Schnell war geklärt, um was es bei dem Fall geht, sodass so etwas wie Spannung nicht aufkommen konnte. Spannung erzeugte lediglich das undurchsichtige Handeln von Kommissar Karow, bei dem man nicht so recht wusste, ob er nun auf der Seite der Guten steht oder nicht. Aber auch das wirkte eher gekünstelt. Wenig nachvollziehbar war für mich, dass man gleich vier Menschen (und einen Wachhund) töten musste, um an Drogen im lächerlichen Wert von rund 40.000 € zu gelangen. Im Drogengeschäft geht es um weitaus mehr Geld.

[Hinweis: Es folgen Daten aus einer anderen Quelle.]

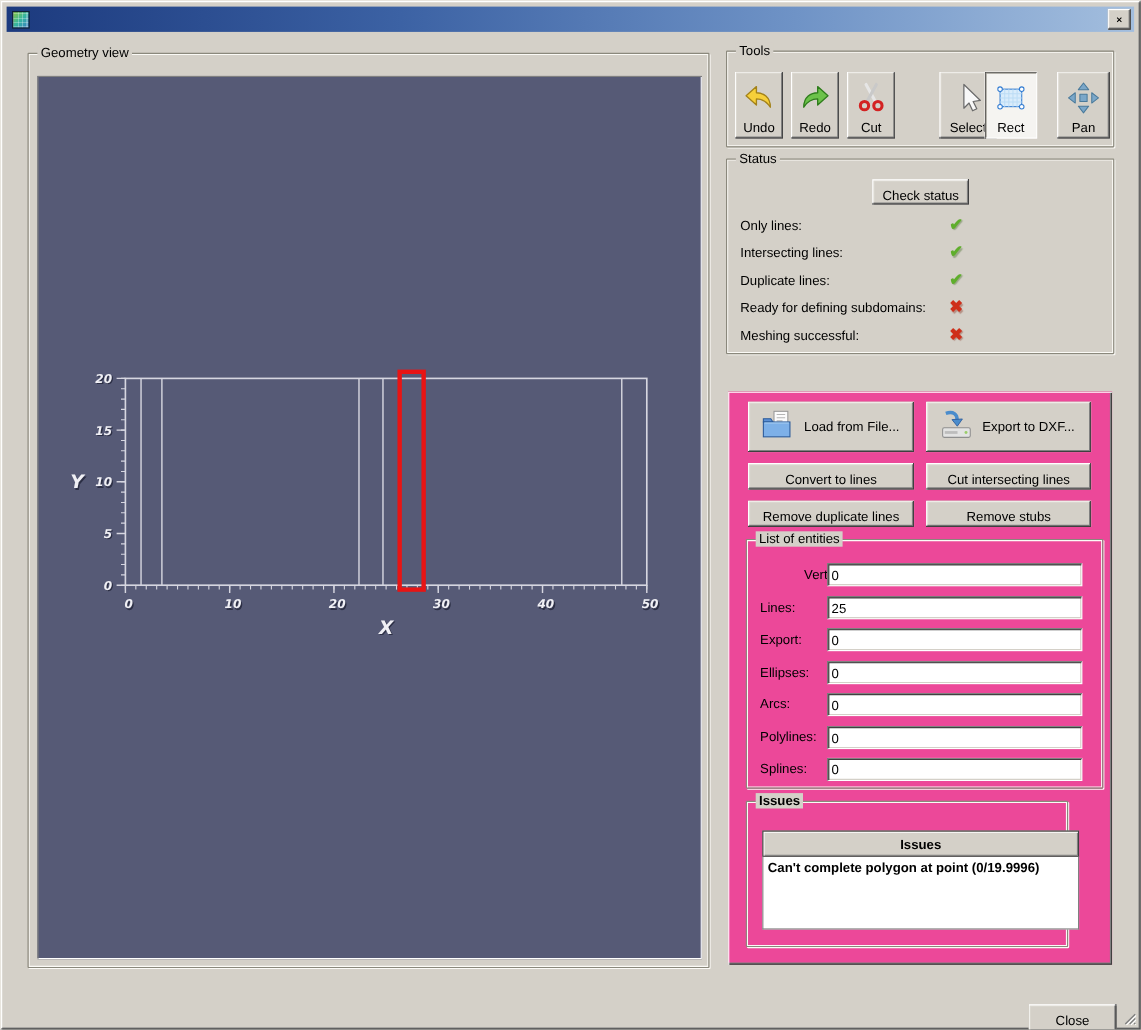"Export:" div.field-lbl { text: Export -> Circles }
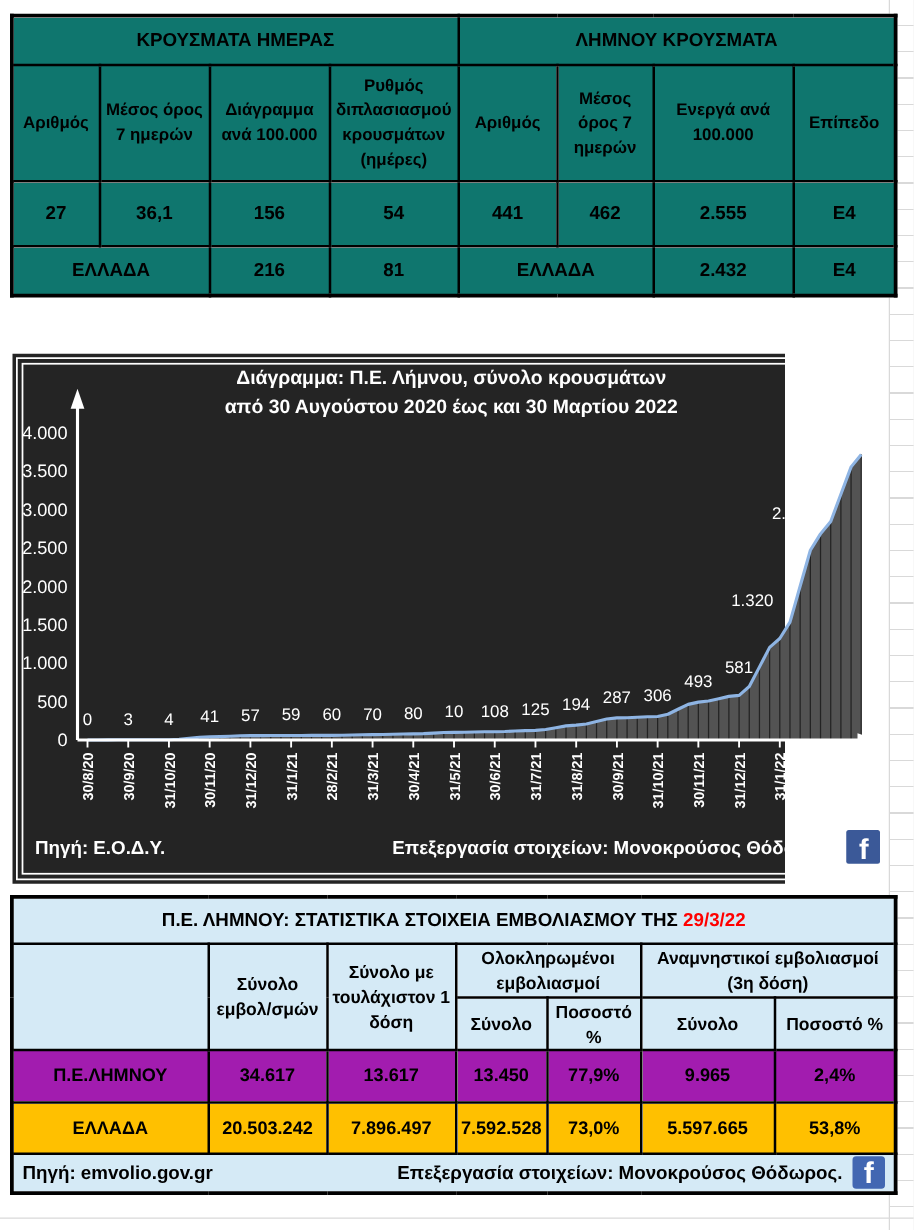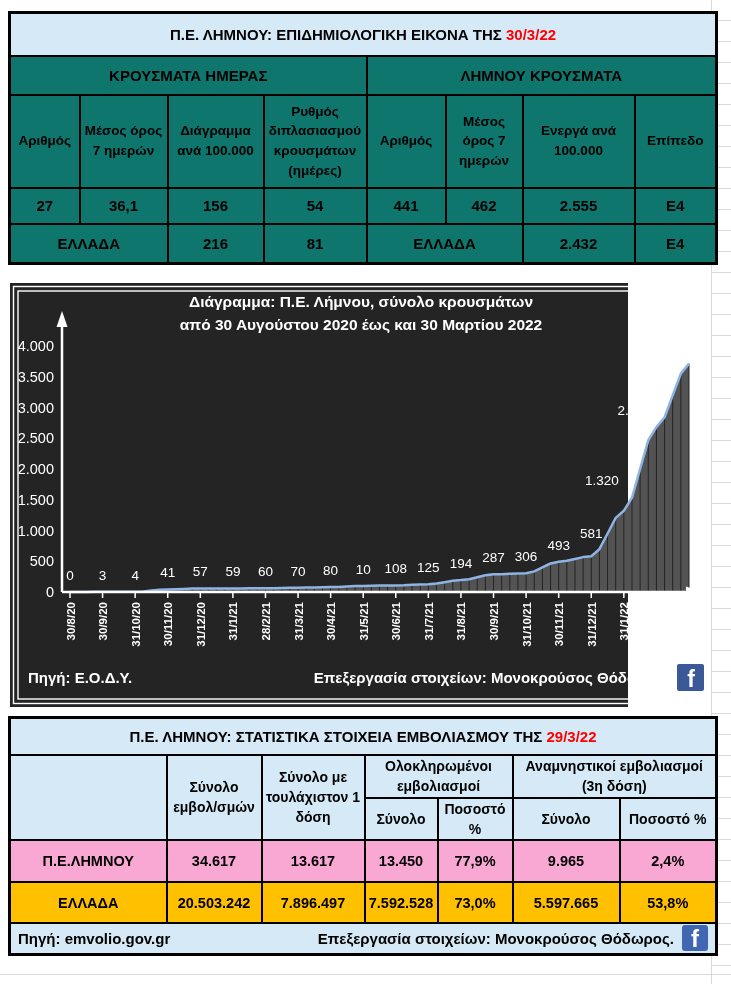"Π.Ε. ΛΗΜΝΟΥ: ΕΠΙΔΗΜΙΟΛΟΓΙΚΗ ΕΙΚΟΝΑ ΤΗΣ" tr { html: <tr> <td><span>Π.Ε. ΛΗΜΝΟΥ: ΕΠΙΔΗΜΙΟΛΟΓΙΚΗ ΕΙΚΟΝΑ ΤΗΣ </span><span>30/3/22</span></td> </tr> -> none }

Tatort (940) aus Berlin: Das Muli (2015)

Ein durchaus bedeutender Pluspunkt war für mich die Tatsache, dass mehr als bei dem Vorgängerteam Ritter und Stark die Stadt Berlin optisch in den Vordergrund gestellt wurde. Regisseur Stephan Wagner, rettete so, was zu retten war (Wagner inszenierte zuvor die absoluten Tatort-Highlights Borowski und die Frau am Fenster (2011) und Gegen den Kopf (2013) mit dem Berliner Ermittlerteam Ritter und Stark). So gab auch einen Abstecher zum neuen Flughafen Berlin Brandenburg (BER) , der zum Mittelpunkt des Showdowns wurde.

Schwachpunkt für mich ist das Drehbuch von Stefan Kolditz, der zuvor hauptsächlich Drehbücher für die Polizeiruf 110-Serie geschrieben hat. Da konnten auch die Schauspieler nicht viel richten. Erwähnenswert ist dabei neben dem bereits erwähnten Theo Trebs als liebevoll für die Schwester sorgenden Bruder Carolyn Genzkow als junge Hospitantin Anna Feil, die wesentlich zur Auflösung des Falles beitrug. Allein die Namen (Rubin und Karow – statt Rubin war zunächst Rothe geplant – warum nicht Diamant und Viereck?) sind bescheiden.

Das Open End des Falles lässt vermuten, dass uns diese Drogengeschichte (samt Vorgeschichte zu Kommissar Karow) noch eine weitere Episode verfolgen wird. Es kann dann eigentlich nur besser werden.

Okay, dieser Tatort kam reichlich rasant daher. Allein die Eingangssequenz von rund 13 Minuten wartete mit mehr als einem Dutzend Spielorten und mit noch mehr Akteuren auf. Aber ein Aktionsgewitter macht noch keinen wirklich guten Tatort aus. Ähnlichkeiten mit den Till-Schweiger-Tatorten (z.B. Schauplatz Bauruine Elb-Philharmonie hier, Schauplatz Bauruine BER dort) sind nicht von der Hand zu weisen. Psychologische Schärfe geht dabei verloren oder zeigt sich nur plakativ. Zeichnet sich so ein Generationswechsel beim Tatort ab? Warten wir die anderen neuen Teams ab, die sich bereits in den Startlöchern befinden (Nürnberg/Franken mit dem Team Voss/Ringelhahn/Goldwasser/Fleischer am 12. April, Frankfurt mit Brix/Janneke am 17. Mai und danach Dresden mit den Ermittlern Gorniak/Sieland/Mohr/Schnabel).

Nicht, dass ich Ritter und Stark unbedingt nachtrauere. Der groß gewachsene Großstadtcowboy Till Ritter und sein eher klein geratener Kollege mit dem Sportrad, Felix Stark, hatten deutlich mehr Charisma als die neuen Tatort-Ermittler aus Berlin. Und mit der Folge ‚Vielleicht‘ hatte Boris Aljinovic als Felix Stark (Dominic Raacke hatte schon zuvor das Handtuch geworfen) auch noch einen interessanten, vielleicht starken Abgang.